If you planted a few grape vines in your backyard today, you would have wine-ready grapes three years from now. And the really, really good fruit comes from “old vines” — a long time down the road. Plant now, drink later.
The same goes for your donor file. A donor’s “vintage” becomes more and more valuable the longer their giving history is with you. They become more invested in you and your cause, their loyalty strengthens, and their giving level increases. But, unlike grape vines, not all donors take root initially. About one-third of the donors you acquire (plant) will give again the next year. And, of that group, maybe two-thirds will give in their third year. Each year after that, their roots are solid and they are likely to keep giving. But all donors do stop over time. And when an “old vine” valuable donor is lost, it takes many “new” donors to replace her. You can’t wait until that loss hits to kick in and do more planting through acquisition. Remember: It takes new donors several years to bear real fruit.
Planting and cultivating must happen continually.
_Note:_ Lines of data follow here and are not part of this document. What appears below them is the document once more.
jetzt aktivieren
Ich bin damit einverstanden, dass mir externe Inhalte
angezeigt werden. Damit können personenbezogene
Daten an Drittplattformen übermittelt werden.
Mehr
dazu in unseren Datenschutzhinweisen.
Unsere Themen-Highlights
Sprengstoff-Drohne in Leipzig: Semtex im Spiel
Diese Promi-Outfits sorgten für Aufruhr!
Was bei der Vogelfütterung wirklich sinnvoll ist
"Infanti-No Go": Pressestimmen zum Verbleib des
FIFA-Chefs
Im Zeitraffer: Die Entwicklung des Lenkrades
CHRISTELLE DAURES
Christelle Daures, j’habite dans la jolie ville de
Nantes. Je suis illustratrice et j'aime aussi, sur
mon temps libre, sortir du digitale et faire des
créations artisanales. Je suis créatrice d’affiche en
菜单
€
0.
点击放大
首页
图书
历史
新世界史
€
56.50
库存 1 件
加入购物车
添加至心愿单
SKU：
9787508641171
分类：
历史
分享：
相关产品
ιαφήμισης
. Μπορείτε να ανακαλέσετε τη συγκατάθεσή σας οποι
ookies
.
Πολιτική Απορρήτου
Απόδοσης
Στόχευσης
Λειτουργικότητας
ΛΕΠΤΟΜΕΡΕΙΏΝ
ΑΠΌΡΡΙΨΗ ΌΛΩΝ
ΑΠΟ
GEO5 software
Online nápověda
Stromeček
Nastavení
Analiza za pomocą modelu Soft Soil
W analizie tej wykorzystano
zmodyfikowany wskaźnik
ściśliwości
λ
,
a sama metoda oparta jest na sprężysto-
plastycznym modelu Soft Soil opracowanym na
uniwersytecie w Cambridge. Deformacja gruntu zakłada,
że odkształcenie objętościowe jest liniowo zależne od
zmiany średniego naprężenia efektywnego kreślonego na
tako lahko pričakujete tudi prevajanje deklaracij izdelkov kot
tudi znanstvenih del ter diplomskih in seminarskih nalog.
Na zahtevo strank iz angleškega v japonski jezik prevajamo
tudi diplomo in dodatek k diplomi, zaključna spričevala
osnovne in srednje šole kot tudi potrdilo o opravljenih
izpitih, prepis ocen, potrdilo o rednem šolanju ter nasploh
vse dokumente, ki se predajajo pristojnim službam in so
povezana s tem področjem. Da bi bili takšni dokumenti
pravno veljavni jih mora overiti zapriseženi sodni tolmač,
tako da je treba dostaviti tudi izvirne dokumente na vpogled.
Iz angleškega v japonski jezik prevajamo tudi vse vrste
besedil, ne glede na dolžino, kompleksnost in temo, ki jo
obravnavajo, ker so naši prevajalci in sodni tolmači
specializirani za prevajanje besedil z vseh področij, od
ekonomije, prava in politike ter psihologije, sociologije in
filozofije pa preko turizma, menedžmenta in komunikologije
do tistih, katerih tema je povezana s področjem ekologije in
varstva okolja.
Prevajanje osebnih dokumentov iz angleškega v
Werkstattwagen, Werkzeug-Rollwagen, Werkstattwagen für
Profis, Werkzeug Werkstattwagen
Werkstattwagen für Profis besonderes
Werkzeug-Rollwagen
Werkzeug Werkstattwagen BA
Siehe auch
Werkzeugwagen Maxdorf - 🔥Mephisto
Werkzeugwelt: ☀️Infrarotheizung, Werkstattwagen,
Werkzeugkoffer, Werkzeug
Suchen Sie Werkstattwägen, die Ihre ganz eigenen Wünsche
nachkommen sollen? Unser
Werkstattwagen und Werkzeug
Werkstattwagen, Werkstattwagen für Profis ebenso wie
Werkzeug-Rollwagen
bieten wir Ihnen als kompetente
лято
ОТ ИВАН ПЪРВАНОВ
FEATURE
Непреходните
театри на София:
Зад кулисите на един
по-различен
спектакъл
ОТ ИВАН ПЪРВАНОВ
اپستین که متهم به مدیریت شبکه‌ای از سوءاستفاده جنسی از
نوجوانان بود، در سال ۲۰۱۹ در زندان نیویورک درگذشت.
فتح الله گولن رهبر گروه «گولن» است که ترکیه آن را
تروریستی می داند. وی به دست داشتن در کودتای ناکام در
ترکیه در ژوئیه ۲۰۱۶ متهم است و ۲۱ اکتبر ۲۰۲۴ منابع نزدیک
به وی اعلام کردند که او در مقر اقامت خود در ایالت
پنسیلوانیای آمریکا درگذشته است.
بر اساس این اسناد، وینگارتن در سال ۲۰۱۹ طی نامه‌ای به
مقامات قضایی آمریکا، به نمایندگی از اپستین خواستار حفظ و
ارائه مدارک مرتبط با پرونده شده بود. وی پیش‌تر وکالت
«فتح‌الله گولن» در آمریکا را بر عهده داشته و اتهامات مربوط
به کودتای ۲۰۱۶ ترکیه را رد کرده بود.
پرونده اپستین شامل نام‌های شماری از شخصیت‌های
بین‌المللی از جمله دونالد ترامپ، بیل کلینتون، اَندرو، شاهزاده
If you skip the planting, you’ll save yourself some investment today … but then suffer some dry years ahead.
Maybe you can relate to a conversation like this in annual budgeting time:
Board members: “This income line from direct mail looks great, but why does it cost so much?”
Executive Director: “A big portion of the expense is for new donor acquisition.”
Board members: “We’ve been acquiring new donors for years — we should be able to take a break at this point. Cut it in half for now until we get through some of these other investments we need to make.”
So, how do you quantify the long-term impact of a possible acquisition budget cut in a way that informs decision making?
We use a scenario-building tool as part of our Donor Health Index. Here’s an example, using that tool:
For the “Continuation” scenario, we assume that this client continues doing the same amount of new donor acquisition and all retention metrics in the most recent full fiscal year hold the same for future years.
For the “Budget Cut” scenario, we hold retention metrics the same, as well … BUT we cut the amount of new donor acquisition investment by 60%.
Net revenue increases with the Budget Cut scenario in the first two years since they are spending less and their previously “planted” donors are bearing fruit.
Then, it changes. In the third year, they get to the point where the reduced number of new donors has led to fewer multi-year donors. They’re not covering their donor losses with donor wins, and revenue begins a steady descent. (Check out the 3 Steps to Growth Planning.)
New donors provide revenue for a long time. This is the same client, which shows the annual revenue from the new donors they acquired before 2014. Many of the donors acquired long ago are still donating — nearly a million dollars in 2018. If they had cut acquisition 10 years ago, they would be missing that revenue today.
Here are the 5 steps to do this on your own and make your case for donor acquisition:
- In your donor database, isolate donors who gave their first gift to your 2013 acquisition campaign appeal codes.
- Then, sum all gifts from those donors in total, from their first gift through December 31, 2018.
- Divide that total revenue given by the number of donors who were initially acquired. That is the 5-Year Long Term Value of your new donors. (Note: By doing this, you are factoring in that not all donors are still giving.)
- Estimate some scenarios of your own, knowing that you can deduct that per-donor-value for each new donor you will not acquire if you cut your acquisition investment. A 50% cut is roughly 50% fewer donors acquired.
- If you cut $50,000 from your acquisition budget, acquire 1,000 fewer new donors, and each donor is worth $200 over the next five years, then you just lost $200,000 of cumulative revenue in the coming five years — all due to your $50,000 cut.
Once a decision is made to cut acquisition, the only way to turn it around is to restart the planting process right away. But remember, it will be years before there’s a replenishment of fruit to toast to!